陳其鋼從對女人性情之微妙的感悟中汲取創作的靈感,并將其滲透在中國戲曲腔韻、民族彈撥樂與西洋聲樂、管弦的和鳴與互動中。在女性情感藝術表達的音樂建構過程中,陳其鋼由對女人的“人性關懷”漸至走進對女性感同身受的“生命體驗”。從對女人最為溫柔或最具戲劇性的性格狀態之想象、具象化,直至其落實到音樂表達的架構之中。在這一內在或隱性的體悟過程里,筆者以為,作曲家于男、女性別的角色認同和建構上經歷了如下過程:
性別沖突→性別協同→性別認同→性別建構→音樂建構
在經歷了內在意識的男、女性別協同①之后,作曲家便使其基于生命體驗、感知經驗積累的女性性別認同得以實現。繼而,在性別認同形成的基礎上,作曲家陳其鋼也在女性社會性別隱性“植入”其創作思維的過程中,逐步從性別建構的角度,完成了以上四個表現女性多變性格的音響維度的建構。那么,在作品《蝶戀花》音樂建構的過程中,落筆于樂譜上的本體“數據”,則作為男性創作主體對女性性別認同的代碼——躍然紙上。

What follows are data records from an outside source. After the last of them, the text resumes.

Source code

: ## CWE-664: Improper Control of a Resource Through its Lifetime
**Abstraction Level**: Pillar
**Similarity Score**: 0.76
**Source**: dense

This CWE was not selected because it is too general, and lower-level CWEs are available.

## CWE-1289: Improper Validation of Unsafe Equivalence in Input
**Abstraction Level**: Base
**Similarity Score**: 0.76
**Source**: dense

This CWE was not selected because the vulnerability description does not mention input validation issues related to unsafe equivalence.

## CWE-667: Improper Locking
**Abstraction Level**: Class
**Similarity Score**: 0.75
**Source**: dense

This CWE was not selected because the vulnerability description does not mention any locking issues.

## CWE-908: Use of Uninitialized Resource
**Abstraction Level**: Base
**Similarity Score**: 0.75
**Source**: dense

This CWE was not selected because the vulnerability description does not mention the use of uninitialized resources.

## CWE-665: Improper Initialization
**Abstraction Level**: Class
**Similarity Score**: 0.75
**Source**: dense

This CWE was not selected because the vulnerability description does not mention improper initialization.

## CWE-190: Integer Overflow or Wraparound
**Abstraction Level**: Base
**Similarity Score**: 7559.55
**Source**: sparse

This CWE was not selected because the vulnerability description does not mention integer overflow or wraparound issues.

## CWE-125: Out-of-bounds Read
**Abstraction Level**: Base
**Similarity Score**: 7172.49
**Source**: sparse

陳其鋼的“女人思維”于是從這部作品的一系列“描畫”中清晰浮現。筆者認為,男女兩性社會角色的制衡乃至和諧,應是作曲家所期待的性別秩序。介于理性與感性二者間的“知性”創作狀態,既使作曲家居于她者的文化代表,又將作品中的女性書寫上升為社會建構的主體性別代表。這樣以來,知性創作狀態下所生成的男性主體的理性創作與女性特質的感性表達,無不凸顯了《蝶戀花》中“他者(男性)”對女性生命的真切體驗及其所衍生的社會性別意蘊。
三
當筆者走出音樂廳時,《蝶戀花》中青衣及女高音的音調依舊縈繞于耳畔。被作曲家以音聲形態刻畫的嬌媚、善感、善變的女性情緒與姿態,霎時隱約在筆者眼前得到了生動的具象“還原”。然而,在感性聽賞之后,基于上述有關該作性別建構以及音樂建構過程的剖析,這部作品的當代品質與文化價值又體現在哪里呢?

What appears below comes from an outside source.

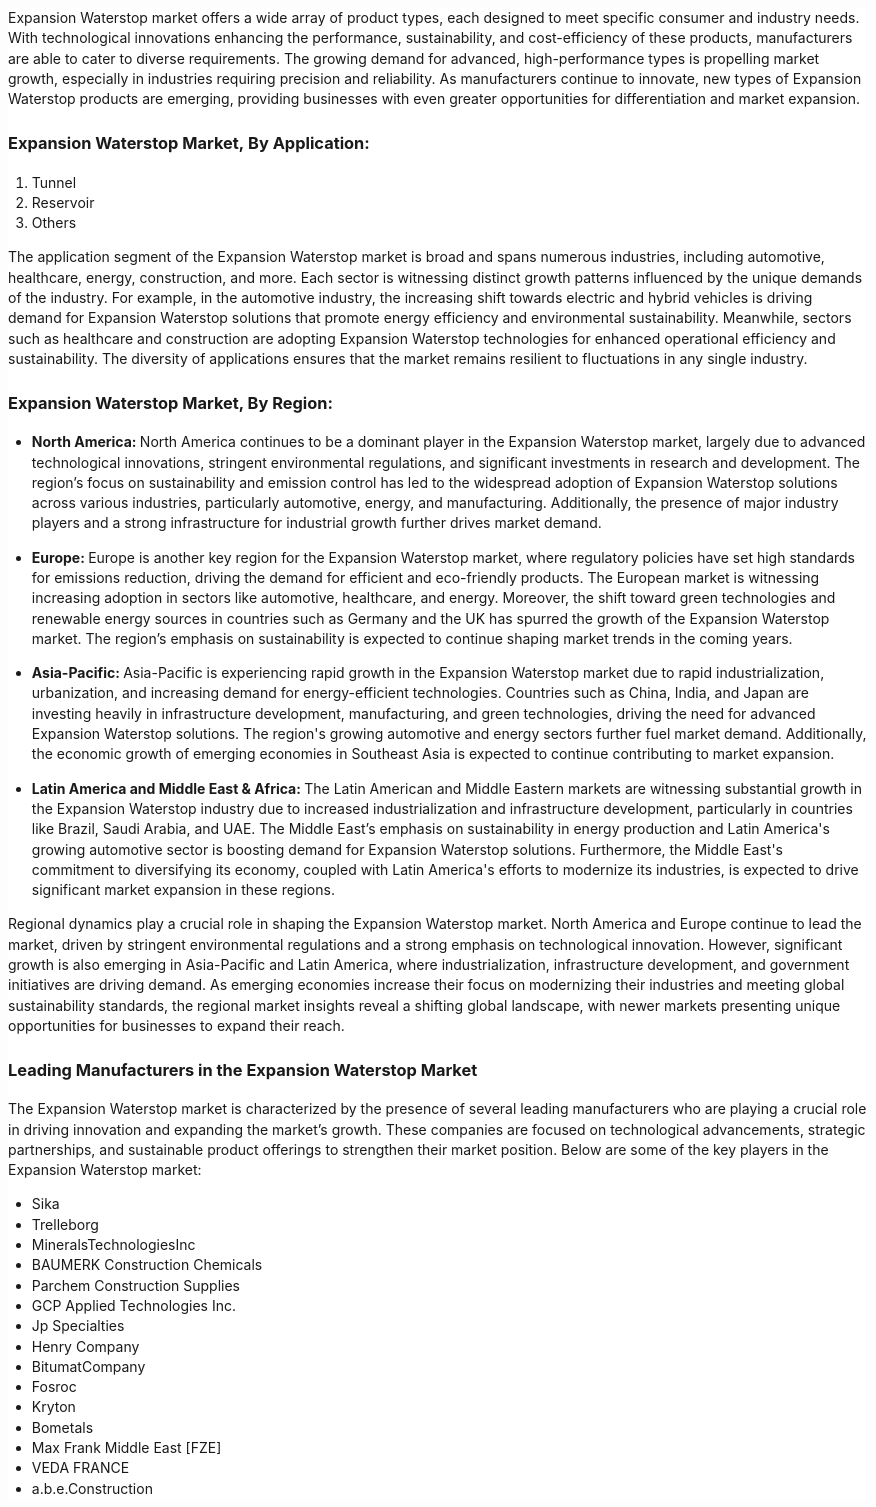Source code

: Expansion Waterstop market offers a wide array of product types, each designed to meet specific consumer and industry needs. With technological innovations enhancing the performance, sustainability, and cost-efficiency of these products, manufacturers are able to cater to diverse requirements. The growing demand for advanced, high-performance types is propelling market growth, especially in industries requiring precision and reliability. As manufacturers continue to innovate, new types of Expansion Waterstop products are emerging, providing businesses with even greater opportunities for differentiation and market expansion.</p><h3>Expansion Waterstop Market,&nbsp;By Application:</h3><ol><li>Tunnel<li> Reservoir<li> Others</li></ol><p>The application segment of the Expansion Waterstop market is broad and spans numerous industries, including automotive, healthcare, energy, construction, and more. Each sector is witnessing distinct growth patterns influenced by the unique demands of the industry. For example, in the automotive industry, the increasing shift towards electric and hybrid vehicles is driving demand for Expansion Waterstop solutions that promote energy efficiency and environmental sustainability. Meanwhile, sectors such as healthcare and construction are adopting Expansion Waterstop technologies for enhanced operational efficiency and sustainability. The diversity of applications ensures that the market remains resilient to fluctuations in any single industry.</p><h3>Expansion Waterstop Market, By Region:</h3><ul><li><p><strong>North America:&nbsp;</strong>North America continues to be a dominant player in the Expansion Waterstop market, largely due to advanced technological innovations, stringent environmental regulations, and significant investments in research and development. The region&rsquo;s focus on sustainability and emission control has led to the widespread adoption of Expansion Waterstop solutions across various industries, particularly automotive, energy, and manufacturing. Additionally, the presence of major industry players and a strong infrastructure for industrial growth further drives market demand.</p></li><li><p><strong><strong>Europe:&nbsp;</strong></strong>Europe is another key region for the Expansion Waterstop market, where regulatory policies have set high standards for emissions reduction, driving the demand for efficient and eco-friendly products. The European market is witnessing increasing adoption in sectors like automotive, healthcare, and energy. Moreover, the shift toward green technologies and renewable energy sources in countries such as Germany and the UK has spurred the growth of the Expansion Waterstop market. The region&rsquo;s emphasis on sustainability is expected to continue shaping market trends in the coming years.</p></li><li><p><strong><strong>Asia-Pacific:&nbsp;</strong></strong>Asia-Pacific is experiencing rapid growth in the Expansion Waterstop market due to rapid industrialization, urbanization, and increasing demand for energy-efficient technologies. Countries such as China, India, and Japan are investing heavily in infrastructure development, manufacturing, and green technologies, driving the need for advanced Expansion Waterstop solutions. The region's growing automotive and energy sectors further fuel market demand. Additionally, the economic growth of emerging economies in Southeast Asia is expected to continue contributing to market expansion.</p></li><li><p><strong><strong>Latin America and Middle East &amp; Africa:&nbsp;</strong></strong>The Latin American and Middle Eastern markets are witnessing substantial growth in the Expansion Waterstop industry due to increased industrialization and infrastructure development, particularly in countries like Brazil, Saudi Arabia, and UAE. The Middle East&rsquo;s emphasis on sustainability in energy production and Latin America's growing automotive sector is boosting demand for Expansion Waterstop solutions. Furthermore, the Middle East's commitment to diversifying its economy, coupled with Latin America's efforts to modernize its industries, is expected to drive significant market expansion in these regions.</p></li></ul><p>Regional dynamics play a crucial role in shaping the Expansion Waterstop market. North America and Europe continue to lead the market, driven by stringent environmental regulations and a strong emphasis on technological innovation. However, significant growth is also emerging in Asia-Pacific and Latin America, where industrialization, infrastructure development, and government initiatives are driving demand. As emerging economies increase their focus on modernizing their industries and meeting global sustainability standards, the regional market insights reveal a shifting global landscape, with newer markets presenting unique opportunities for businesses to expand their reach.</p><h3><strong>Leading Manufacturers in the Expansion Waterstop Market</strong></h3><p>The Expansion Waterstop market is characterized by the presence of several leading manufacturers who are playing a crucial role in driving innovation and expanding the market&rsquo;s growth. These companies are focused on technological advancements, strategic partnerships, and sustainable product offerings to strengthen their market position. Below are some of the key players in the Expansion Waterstop market:</p></div><div class="article-main__content" data-test-id="publishing-text-block"><ul><li><span class="">Sika<li>Trelleborg<li>MineralsTechnologiesInc<li>BAUMERK Construction Chemicals<li>Parchem Construction Supplies<li>GCP Applied Technologies Inc.<li>Jp Specialties<li>Henry Company<li>BitumatCompany<li>Fosroc<li>Kryton<li>Bometals<li>Max Frank Middle East [FZE]<li>VEDA FRANCE<li>a.b.e.Construction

從20世紀80年代開始,不斷出新的西方現代作曲技術對中國當代音樂創作沖擊的慣性一直綿延至今。毋庸諱言,西方現代技法已然在國內專業音樂創作領域有著很多虔誠的擁躉。甚至,一些創作者為了掩蓋盲目追求西方新潮音樂技術的偏狹行為,而拽出一頂與音樂表達相去甚遠的“詩意帽子”扣在既定的作品上。如此一來,當代音樂的形式與內容這一重大命題也愈加顯得岌岌可危。那么,面對西方調性瓦解后多元化現代音樂生成的創作技術,如何為中國當代音樂作品中的“中國”立意,作品又如何借以音聲為當代立言等問題的解決,一直為受眾所期待。誠然,陳其鋼的音樂創作,尤其以《蝶戀花》為典型代表,很好地回應了上述問題。
中國當代音樂的發展,表面看似消解了傳統的文化結構力,但在中國當代作曲家群中,又確實不乏以后現代的思路重構并孕育新的文化結構和人文精神的音樂開拓者。陳其鋼當屬其中之一。
首先,陳其鋼音樂的現代形式絕非居于可聽性期待的對立面,而兩者間始終有著內在的溝通。正是由于《蝶戀花》是一部有關女性內在特質題材的音樂作品,因而,這也決定了該作的現代音樂技法實為女性形象立意而用,卻絕非是將標題立意懸置起來以彰顯作曲技術造詣為目的。
其次,從作品音色布局的細膩有佳(女高音、青衣),音響張弛有致(西洋管弦、民族器樂組合)的技術安排上來看,似乎將東西樂制的聲腔和樂韻剝離辨識的意義已不復存在。那么,《蝶戀花》已然成為一部可“自圓其說”,沒有東西之別等矛盾存在的藝術佳作。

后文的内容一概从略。